Thèse de doctorat en Sciences du langage

Sous la direction de Marie-Anne Paveau et de Luca Greco.

Thèses en préparation à Sorbonne Paris Cité , dans le cadre de École doctorale Érasme (Villetaneuse, Seine-Saint-Denis) , en partenariat avec Université Paris 13 (établissement de préparation) depuis le 08-10-2012 .


  • Résumé

    Ce projet de thèse en Sciences du Langage entend s'intéresser aux discours qui concernent le corps des intersexes. Il s’agit de se pencher sur les discours de la construction corporelle et identitaire chez les personnes intersexes dans la mesure où leurs sexes peuvent difficilement correspondre aux catégories du sexe binaire. Si l’on considère que le sexe et le genre sont construits discursivement selon un processus de différenciation sexuelle, il semble alors pertinent de s’attacher aux formations discursives qui entourent ces corps non-normés.

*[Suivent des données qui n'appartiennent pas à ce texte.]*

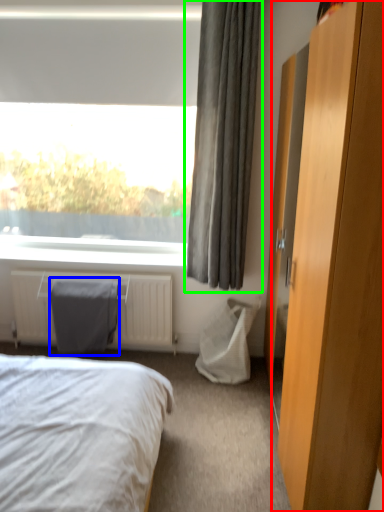
Question: Estimate the real-world distances between objects in this image. Which object is closer to dresser (highlighted by a red box), gray (highlighted by a blue box) or curtain (highlighted by a green box)?

Choices:
 (A) gray
 (B) curtain

Answer: (B)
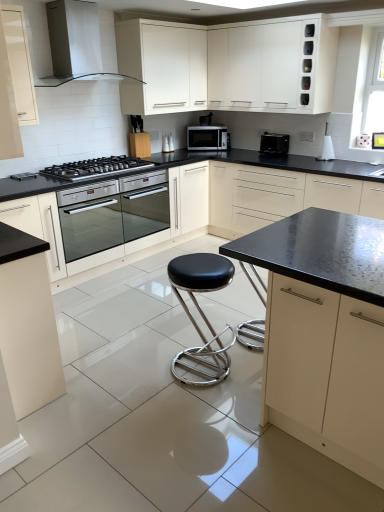
Question: Can you confirm if black leather stool at center is shorter than satin silver microwave at center, marked as the second kitchen appliance in a front-to-back arrangement?

Choices:
 (A) no
 (B) yes

Answer: (A)

Question: Is black leather stool at center thinner than satin silver microwave at center, which is counted as the 1th kitchen appliance, starting from the left?

Choices:
 (A) yes
 (B) no

Answer: (B)

Question: Does black leather stool at center appear on the right side of satin silver microwave at center, the 1th kitchen appliance viewed from the back?

Choices:
 (A) no
 (B) yes

Answer: (A)

Question: Is satin silver microwave at center, the 1th kitchen appliance viewed from the back, at the back of black leather stool at center?

Choices:
 (A) yes
 (B) no

Answer: (B)

Question: Does black leather stool at center touch satin silver microwave at center, marked as the second kitchen appliance in a front-to-back arrangement?

Choices:
 (A) yes
 (B) no

Answer: (B)

Question: Relative to matte black countertop at center, arranged as the sixth cabinetry when viewed from the left, is black stainless steel gas stove at left in front or behind?

Choices:
 (A) front
 (B) behind

Answer: (B)

Question: Considering the positions of black stainless steel gas stove at left and matte black countertop at center, the 1th cabinetry in the right-to-left sequence, in the image, is black stainless steel gas stove at left bigger or smaller than matte black countertop at center, the 1th cabinetry in the right-to-left sequence,?

Choices:
 (A) small
 (B) big

Answer: (A)

Question: Visually, is black stainless steel gas stove at left positioned to the left or to the right of matte black countertop at center, arranged as the sixth cabinetry when viewed from the left?

Choices:
 (A) right
 (B) left

Answer: (B)

Question: From a real-world perspective, is black stainless steel gas stove at left positioned above or below matte black countertop at center, arranged as the sixth cabinetry when viewed from the left?

Choices:
 (A) below
 (B) above

Answer: (B)

Question: Based on their sizes in the image, would you say stainless steel oven at center is bigger or smaller than black stainless steel gas stove at left?

Choices:
 (A) big
 (B) small

Answer: (A)

Question: Based on their positions, is stainless steel oven at center located to the left or right of black stainless steel gas stove at left?

Choices:
 (A) right
 (B) left

Answer: (A)

Question: Considering the positions of point (89, 215) and point (92, 164), is point (89, 215) closer or farther from the camera than point (92, 164)?

Choices:
 (A) closer
 (B) farther

Answer: (A)

Question: Is stainless steel oven at center wider or thinner than black stainless steel gas stove at left?

Choices:
 (A) wide
 (B) thin

Answer: (A)

Question: In the image, is matte white cabinet at lower left, which is the fifth cabinetry from right to left, positioned in front of or behind white glossy range hood at upper left?

Choices:
 (A) behind
 (B) front

Answer: (B)

Question: From a real-world perspective, is matte white cabinet at lower left, which is the fifth cabinetry from right to left, positioned above or below white glossy range hood at upper left?

Choices:
 (A) below
 (B) above

Answer: (A)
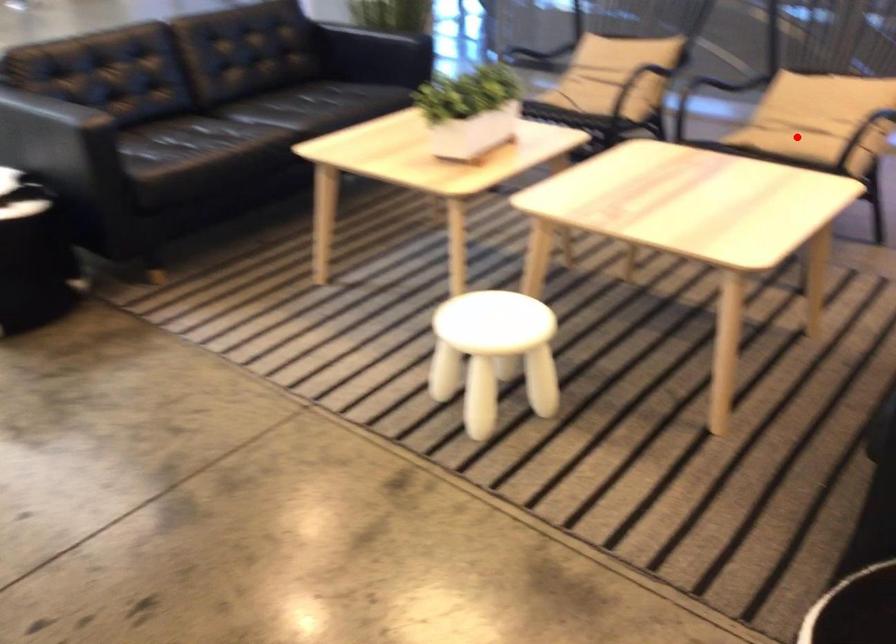
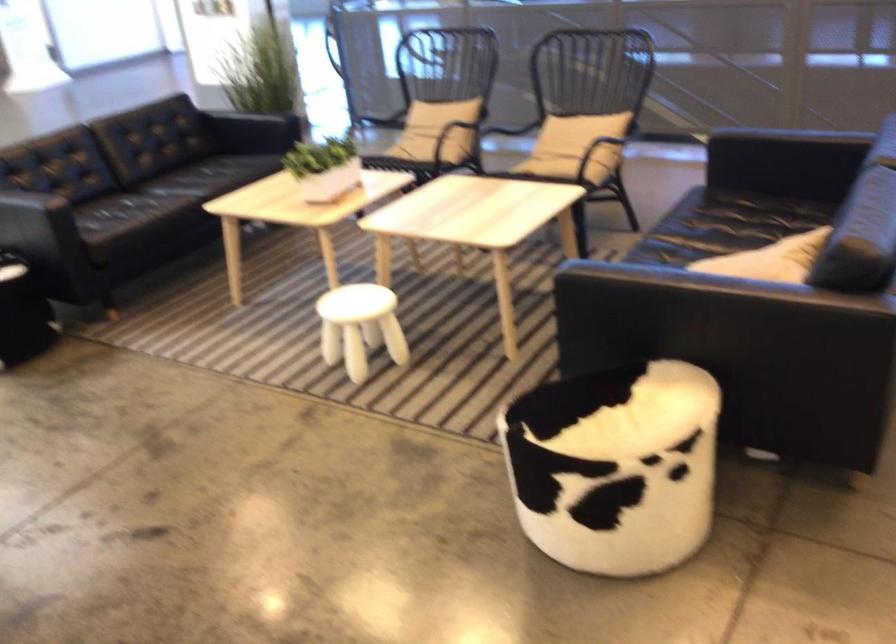
Question: I am providing you with two images of the same scene from different viewpoints. Image1 has a red point marked. In image2, the corresponding 3D location appears at what relative position? Reply with the corresponding letter.

Choices:
 (A) Closer
 (B) Farther

Answer: (B)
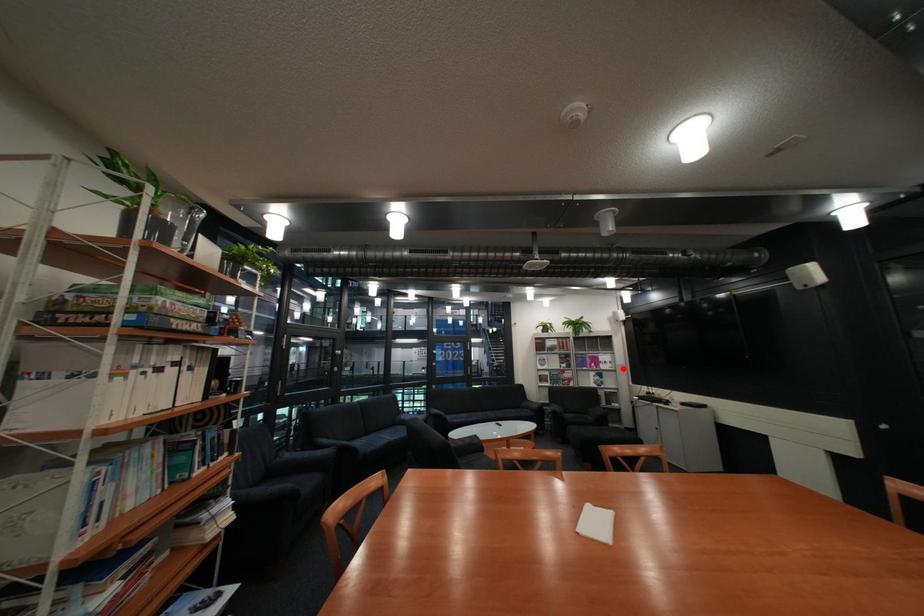
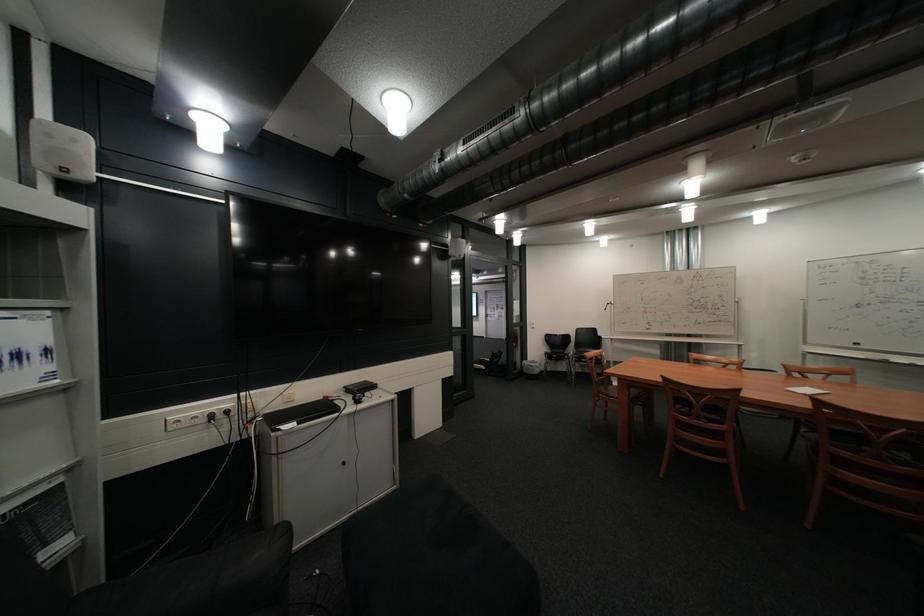
Where in the second image is the point corresponding to the highlighted location from the first image?

(46, 386)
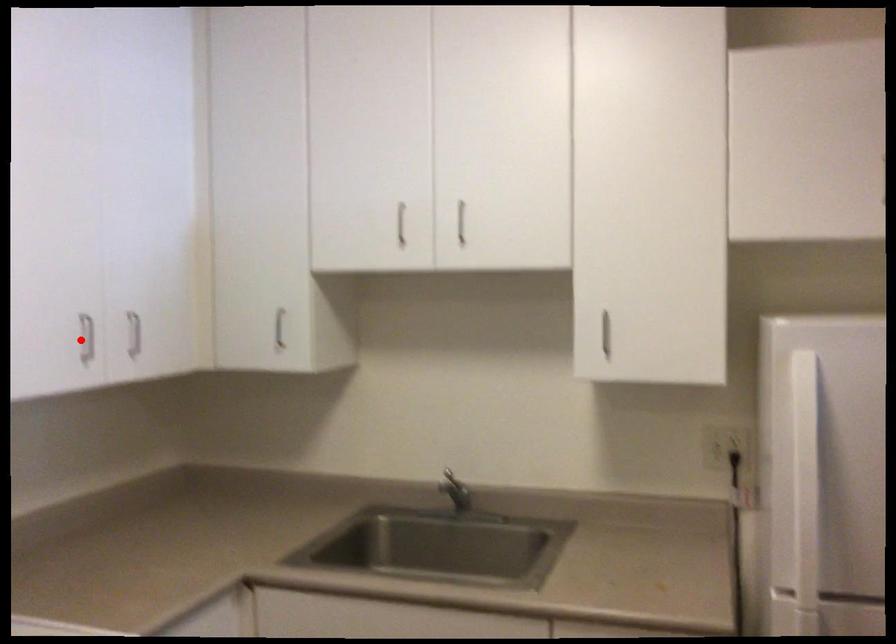
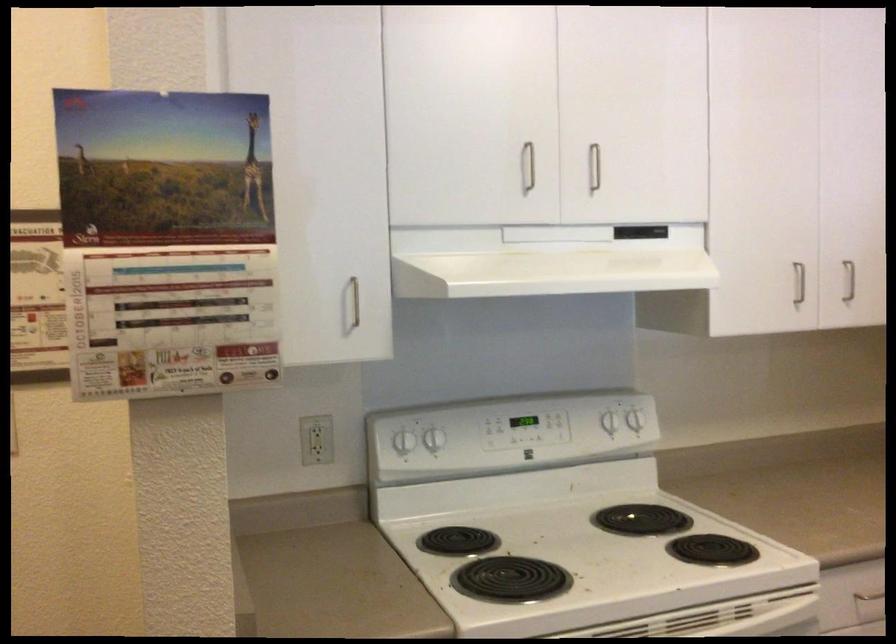
Where in the second image is the point corresponding to the highlighted location from the first image?

(798, 283)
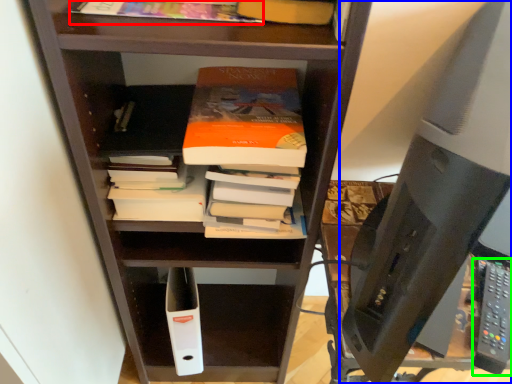
Question: Which object is the farthest from book (highlighted by a red box)? Choose among these: desktop computer (highlighted by a blue box) or remote (highlighted by a green box).

Choices:
 (A) desktop computer
 (B) remote

Answer: (B)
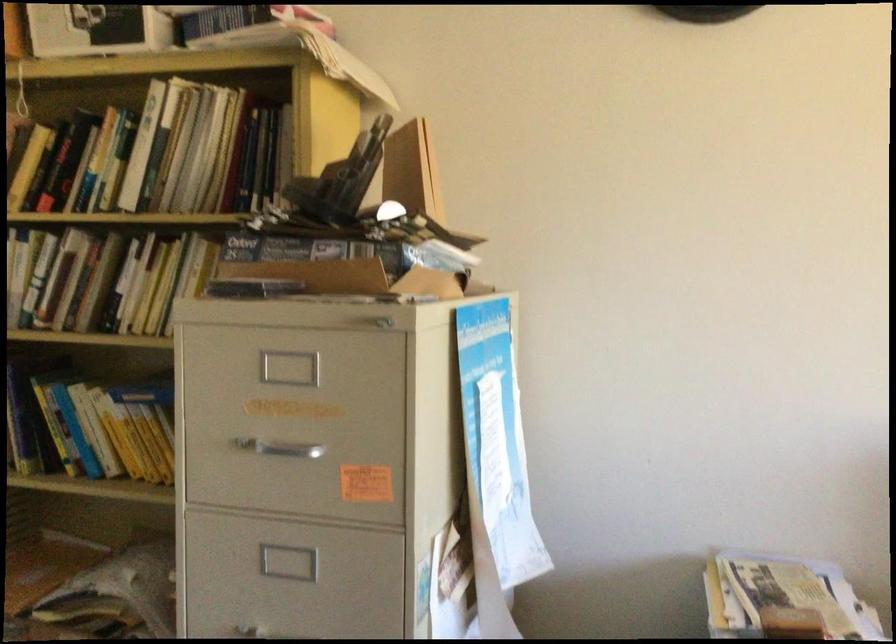
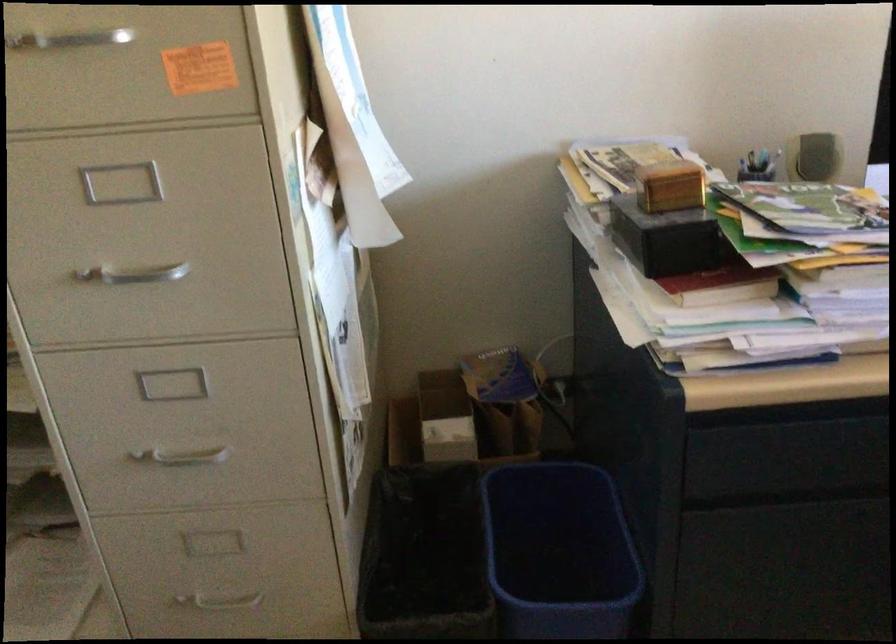
The point at (282,455) is marked in the first image. Where is the corresponding point in the second image?

(67, 40)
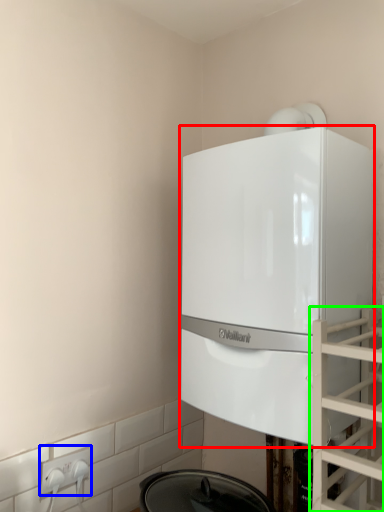
Question: Which object is the farthest from home appliance (highlighted by a red box)? Choose among these: electric outlet (highlighted by a blue box) or glass door (highlighted by a green box).

Choices:
 (A) electric outlet
 (B) glass door

Answer: (A)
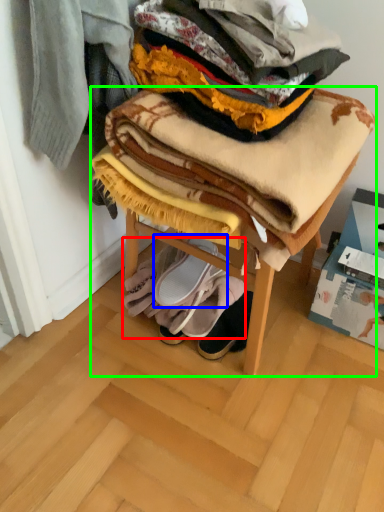
Question: Which object is the farthest from blanket (highlighted by a red box)? Choose among these: footwear (highlighted by a blue box) or furniture (highlighted by a green box).

Choices:
 (A) footwear
 (B) furniture

Answer: (B)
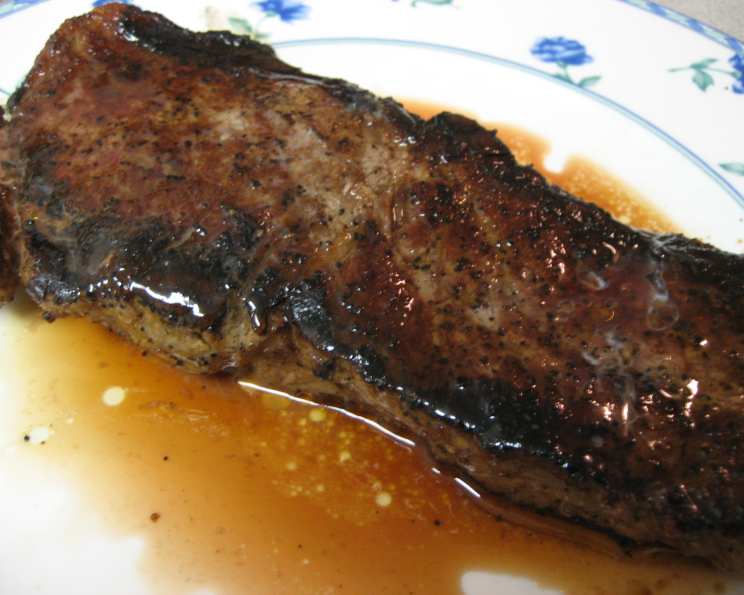
Where is `cooked food`? The height and width of the screenshot is (595, 744). cooked food is located at coordinates (414, 258).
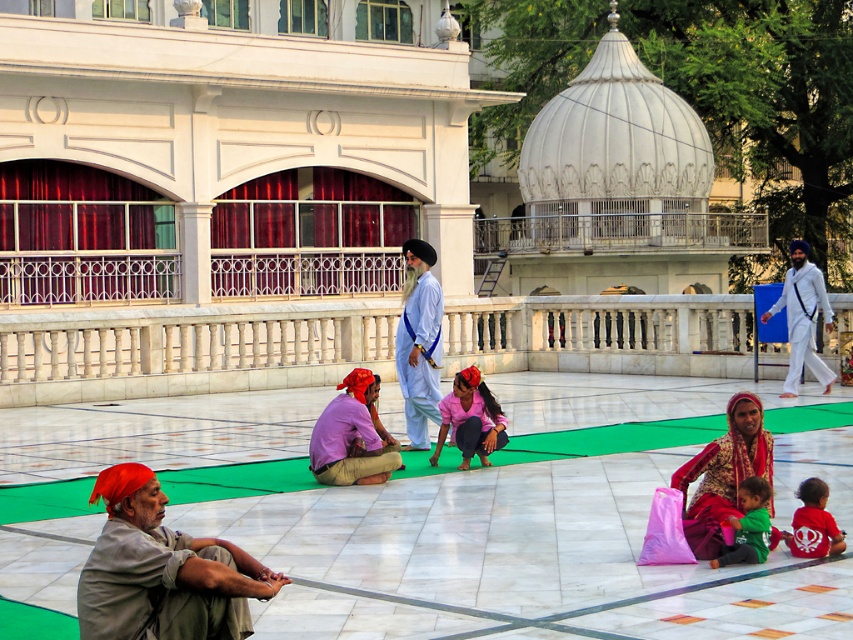
Which is above, light blue cotton kurta at center or pink cotton shirt at center?

light blue cotton kurta at center

How much distance is there between light blue cotton kurta at center and pink cotton shirt at center?

light blue cotton kurta at center is 6.64 feet from pink cotton shirt at center.

Which is behind, point (425, 365) or point (312, 456)?

Positioned behind is point (425, 365).

Identify the location of light blue cotton kurta at center. The width and height of the screenshot is (853, 640). (419, 342).

Is embroidered silk sari at lower right wider than white cotton turban at right?

In fact, embroidered silk sari at lower right might be narrower than white cotton turban at right.

Which of these two, embroidered silk sari at lower right or white cotton turban at right, stands shorter?

With less height is embroidered silk sari at lower right.

This screenshot has width=853, height=640. What do you see at coordinates (723, 474) in the screenshot?
I see `embroidered silk sari at lower right` at bounding box center [723, 474].

Where is `embroidered silk sari at lower right`? embroidered silk sari at lower right is located at coordinates (723, 474).

Is gray fabric turban at lower left below pink cotton shirt at center?

Correct, gray fabric turban at lower left is located below pink cotton shirt at center.

Is gray fabric turban at lower left positioned in front of pink cotton shirt at center?

That is True.

Which is in front, point (83, 609) or point (329, 451)?

Point (83, 609) is more forward.

Where is `gray fabric turban at lower left`? This screenshot has height=640, width=853. gray fabric turban at lower left is located at coordinates (161, 570).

En prenant pour appui un corpus hétérogène d’articles et d’ouvrages médicaux, de prises de parole médiatiques et informelles de personnes intersexes, il sera question d’analyser les processus discursifs qui permettent de produire une identité sexuée. Plus largement il s’agira de dégager une matrice discursive de la construction normée des genres qui passe par un dispositif d’essentialisation de la différence sexuelle. L’objectif de cette thèse est donc d’identifier les structures discursives qui servent à construire des identités sexuées binaires et à naturaliser la différence des genres. Je m’intéresserai aux discours médicaux pour montrer comment ils se situent face aux variations sexuelles et quelles sont les idéologies qui les sous-tendent ; cela me permettra de montrer en quoi ils reflètent et ils produisent une vision dichotomique des sexes. Il s’agira également de montrer comment les intersexes se situent face aux discours qui essentialisent et binarisent les sexes et éventuellement comment ils les déjouent. Il me semble en effet que la construction du genre chez les intersexes est rendue difficile par les stéréotypes sexuels, et qu’étudier les discours qu’ils.elles produisent sur leur(s) identité(s) peut servir à dégager en creux les processus langagiers qui stabilisent la division des sexes.


  • Résumé

    This thesis discusses how discourses on variations of sex development (intersexuality) could sometimes produce and maintain a difference between the sexes and sometimes destabilize it. Elaborated within the field of discourse analysis, this thesis unfolds along a twofold theoretical approach. First, I seek to establish a dialogue between French Discourse Analysis and Gender Studies, to discuss the concepts of ideology, discursive formations and preconstruct. Secondly, addressing issues of the practices of categorisation and of construction of gender identities, this dissertation falls within the field of the Gender & Language Studies. My analysis especially focuses on how speakers use semantic, lexical, enunciative and pragmatic resources in order to produce the meaning of sex. It led me to analyze how they create gender identities but also how they produce, spread and contest the ideologies of gender, by both naturalizing and denaturalizing the sex difference. These analyses are based on a collection of medical discourses (publications, children’s medical files), a collection of on-line activist discourses (from forums and associations websites), and a collection of pornographic discourse involving atypical sexes. Carrying qualitative analysis, the dissertation shows that the meanings of sex are unceasingly done and undone through discourses: they are produced by heteronormativity, they are affirmed or subverted by subjective positions, and they are reconfigured in the discourses of desire.